HC Deb 09 March 1970 vol 797 cc905-6
26. Mr. Bruce-Gardyne

asked the Secretary of State for Social Services what has been the total amount paid in supplementary benefit to the families of men involved in the recent industrial disputes at Ford Motors Limited; and what has been the total cost to public funds of additional work undertaken by his Department in connection with these payments.

Mr. O'Malley

Nothing was paid during the disputes, but about 900 payments of supplementary benefit, totalling nearly £7,500, were made to the men involved after the strike had ended to tide them over until they received wages. The total administrative and staff costs involved in making these payments are estimated to be £700.

Mr. Bruce-Gardyne

While the motor car industry workers are entitled to endanger their future employment by striking and so driving international companies to switch investment to countries which have better labour rela- tions than we have, does it make sense for the taxpayer to be obliged to subsidise this form of industrial masochism?

Mr. O'Malley

I know from what the hon. Gentleman has said previously that on this subject he is in a pre-Selsdon stage of development. If he is saying that the Government should not be prepared to help the families of men on strike I will give him the same answer now as I gave him some time ago.

Mr. Brooks

Would my hon. Friend bear in mind that there are always two sides to every dispute, as there are indeed to this one?

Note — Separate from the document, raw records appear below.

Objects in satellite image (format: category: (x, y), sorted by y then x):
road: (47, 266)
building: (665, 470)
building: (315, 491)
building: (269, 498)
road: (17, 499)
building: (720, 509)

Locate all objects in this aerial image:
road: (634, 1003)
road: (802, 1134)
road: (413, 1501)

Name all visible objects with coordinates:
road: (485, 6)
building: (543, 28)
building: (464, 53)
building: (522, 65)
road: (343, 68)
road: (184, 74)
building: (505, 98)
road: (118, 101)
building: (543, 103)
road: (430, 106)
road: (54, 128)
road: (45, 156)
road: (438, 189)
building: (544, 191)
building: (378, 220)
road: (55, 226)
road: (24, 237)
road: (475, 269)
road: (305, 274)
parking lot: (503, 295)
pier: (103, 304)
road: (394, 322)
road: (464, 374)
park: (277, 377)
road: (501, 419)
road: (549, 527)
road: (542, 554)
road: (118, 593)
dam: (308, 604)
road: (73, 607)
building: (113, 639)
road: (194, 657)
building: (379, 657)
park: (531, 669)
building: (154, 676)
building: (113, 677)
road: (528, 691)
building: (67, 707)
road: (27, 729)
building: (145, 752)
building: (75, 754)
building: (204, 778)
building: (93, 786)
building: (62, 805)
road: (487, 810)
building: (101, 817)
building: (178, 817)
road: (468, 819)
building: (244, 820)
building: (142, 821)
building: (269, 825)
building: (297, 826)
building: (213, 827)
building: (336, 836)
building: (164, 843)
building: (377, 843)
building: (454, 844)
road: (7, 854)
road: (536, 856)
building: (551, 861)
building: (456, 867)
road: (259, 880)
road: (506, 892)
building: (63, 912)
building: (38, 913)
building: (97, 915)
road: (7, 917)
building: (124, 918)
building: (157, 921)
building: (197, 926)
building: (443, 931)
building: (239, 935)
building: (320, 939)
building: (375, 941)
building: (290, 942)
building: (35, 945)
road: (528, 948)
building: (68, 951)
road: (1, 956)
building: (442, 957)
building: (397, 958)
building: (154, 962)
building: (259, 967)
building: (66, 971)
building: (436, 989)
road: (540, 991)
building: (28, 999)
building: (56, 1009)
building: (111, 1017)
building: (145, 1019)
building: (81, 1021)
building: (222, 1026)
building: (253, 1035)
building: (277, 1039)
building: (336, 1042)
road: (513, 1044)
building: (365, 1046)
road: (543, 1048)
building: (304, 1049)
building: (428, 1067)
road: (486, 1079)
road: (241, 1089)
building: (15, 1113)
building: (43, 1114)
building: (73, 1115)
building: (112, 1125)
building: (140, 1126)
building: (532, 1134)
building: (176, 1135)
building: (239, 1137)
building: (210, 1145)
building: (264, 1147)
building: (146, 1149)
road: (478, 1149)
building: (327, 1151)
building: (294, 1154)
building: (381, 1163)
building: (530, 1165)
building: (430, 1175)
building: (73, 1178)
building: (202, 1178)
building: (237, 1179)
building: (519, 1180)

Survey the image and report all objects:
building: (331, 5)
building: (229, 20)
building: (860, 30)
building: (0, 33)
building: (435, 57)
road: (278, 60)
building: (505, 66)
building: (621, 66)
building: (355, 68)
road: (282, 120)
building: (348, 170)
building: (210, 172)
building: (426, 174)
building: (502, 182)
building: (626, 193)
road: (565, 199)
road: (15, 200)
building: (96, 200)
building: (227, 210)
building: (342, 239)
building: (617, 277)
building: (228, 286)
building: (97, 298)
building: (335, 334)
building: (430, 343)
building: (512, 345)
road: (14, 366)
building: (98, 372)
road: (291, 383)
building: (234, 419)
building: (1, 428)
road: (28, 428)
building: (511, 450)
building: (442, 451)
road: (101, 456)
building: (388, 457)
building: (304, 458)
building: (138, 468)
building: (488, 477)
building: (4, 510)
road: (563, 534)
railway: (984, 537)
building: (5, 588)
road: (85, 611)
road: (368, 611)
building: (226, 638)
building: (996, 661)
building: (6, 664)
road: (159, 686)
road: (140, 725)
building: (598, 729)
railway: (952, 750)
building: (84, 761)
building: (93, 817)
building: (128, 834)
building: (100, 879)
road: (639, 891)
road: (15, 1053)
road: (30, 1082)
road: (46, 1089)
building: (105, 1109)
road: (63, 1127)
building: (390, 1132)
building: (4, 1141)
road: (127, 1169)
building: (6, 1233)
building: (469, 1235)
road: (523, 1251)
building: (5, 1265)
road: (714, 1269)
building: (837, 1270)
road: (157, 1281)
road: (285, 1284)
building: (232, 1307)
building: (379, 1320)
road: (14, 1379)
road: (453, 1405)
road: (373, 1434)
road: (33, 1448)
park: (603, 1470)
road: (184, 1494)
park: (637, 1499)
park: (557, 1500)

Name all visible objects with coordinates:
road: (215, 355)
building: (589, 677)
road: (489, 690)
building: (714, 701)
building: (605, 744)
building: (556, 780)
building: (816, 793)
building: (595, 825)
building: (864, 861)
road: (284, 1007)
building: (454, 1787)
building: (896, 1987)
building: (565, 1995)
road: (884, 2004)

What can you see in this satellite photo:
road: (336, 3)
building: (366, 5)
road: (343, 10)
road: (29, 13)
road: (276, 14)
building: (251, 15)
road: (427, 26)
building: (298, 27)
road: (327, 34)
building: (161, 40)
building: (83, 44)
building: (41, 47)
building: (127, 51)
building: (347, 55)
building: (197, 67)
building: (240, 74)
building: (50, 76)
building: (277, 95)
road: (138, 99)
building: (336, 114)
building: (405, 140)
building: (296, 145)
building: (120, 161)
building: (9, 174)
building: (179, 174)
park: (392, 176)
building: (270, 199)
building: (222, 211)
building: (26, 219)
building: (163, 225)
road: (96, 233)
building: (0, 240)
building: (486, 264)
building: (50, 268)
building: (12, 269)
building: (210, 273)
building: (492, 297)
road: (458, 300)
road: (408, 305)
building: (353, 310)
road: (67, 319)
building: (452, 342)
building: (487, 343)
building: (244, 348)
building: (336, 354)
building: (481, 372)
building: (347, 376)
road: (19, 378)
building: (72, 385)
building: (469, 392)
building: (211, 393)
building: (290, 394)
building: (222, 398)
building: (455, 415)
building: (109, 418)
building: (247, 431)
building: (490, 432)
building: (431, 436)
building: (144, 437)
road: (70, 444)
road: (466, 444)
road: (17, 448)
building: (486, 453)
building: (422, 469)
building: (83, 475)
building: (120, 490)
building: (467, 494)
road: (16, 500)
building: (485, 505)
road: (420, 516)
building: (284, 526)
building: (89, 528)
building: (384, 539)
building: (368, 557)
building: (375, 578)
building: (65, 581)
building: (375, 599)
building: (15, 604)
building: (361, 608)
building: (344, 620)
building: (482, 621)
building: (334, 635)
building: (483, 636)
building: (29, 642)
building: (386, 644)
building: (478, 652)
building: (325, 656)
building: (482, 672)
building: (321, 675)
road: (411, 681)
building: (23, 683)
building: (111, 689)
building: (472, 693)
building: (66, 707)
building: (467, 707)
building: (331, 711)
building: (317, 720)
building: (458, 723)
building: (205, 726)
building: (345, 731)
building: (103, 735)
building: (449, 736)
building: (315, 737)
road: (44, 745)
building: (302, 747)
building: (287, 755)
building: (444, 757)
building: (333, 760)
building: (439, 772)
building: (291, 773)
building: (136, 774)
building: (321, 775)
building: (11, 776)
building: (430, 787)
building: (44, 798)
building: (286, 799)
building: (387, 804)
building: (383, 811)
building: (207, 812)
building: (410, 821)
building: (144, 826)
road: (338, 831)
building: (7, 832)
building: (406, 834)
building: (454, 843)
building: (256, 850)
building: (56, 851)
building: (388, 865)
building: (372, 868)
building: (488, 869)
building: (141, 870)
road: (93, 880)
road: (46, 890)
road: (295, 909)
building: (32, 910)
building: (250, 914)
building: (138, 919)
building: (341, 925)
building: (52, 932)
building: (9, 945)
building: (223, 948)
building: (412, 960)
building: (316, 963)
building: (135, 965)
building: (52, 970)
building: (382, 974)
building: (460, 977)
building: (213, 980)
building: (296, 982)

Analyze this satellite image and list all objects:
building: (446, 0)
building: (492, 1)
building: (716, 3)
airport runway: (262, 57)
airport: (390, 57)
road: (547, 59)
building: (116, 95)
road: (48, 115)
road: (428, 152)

If it is logical to argue that supplementary benefits should not be paid to men involved in a dispute, is is not equally illogical to pay regional employment premiums to firms involved in a dispute?

Mr. O'Malley

I would add something which the hon. Gentleman apparently has not noticed, that Clause 110 of the Bill which is now under consideration in Committee restricts the amount of payments of which he complains.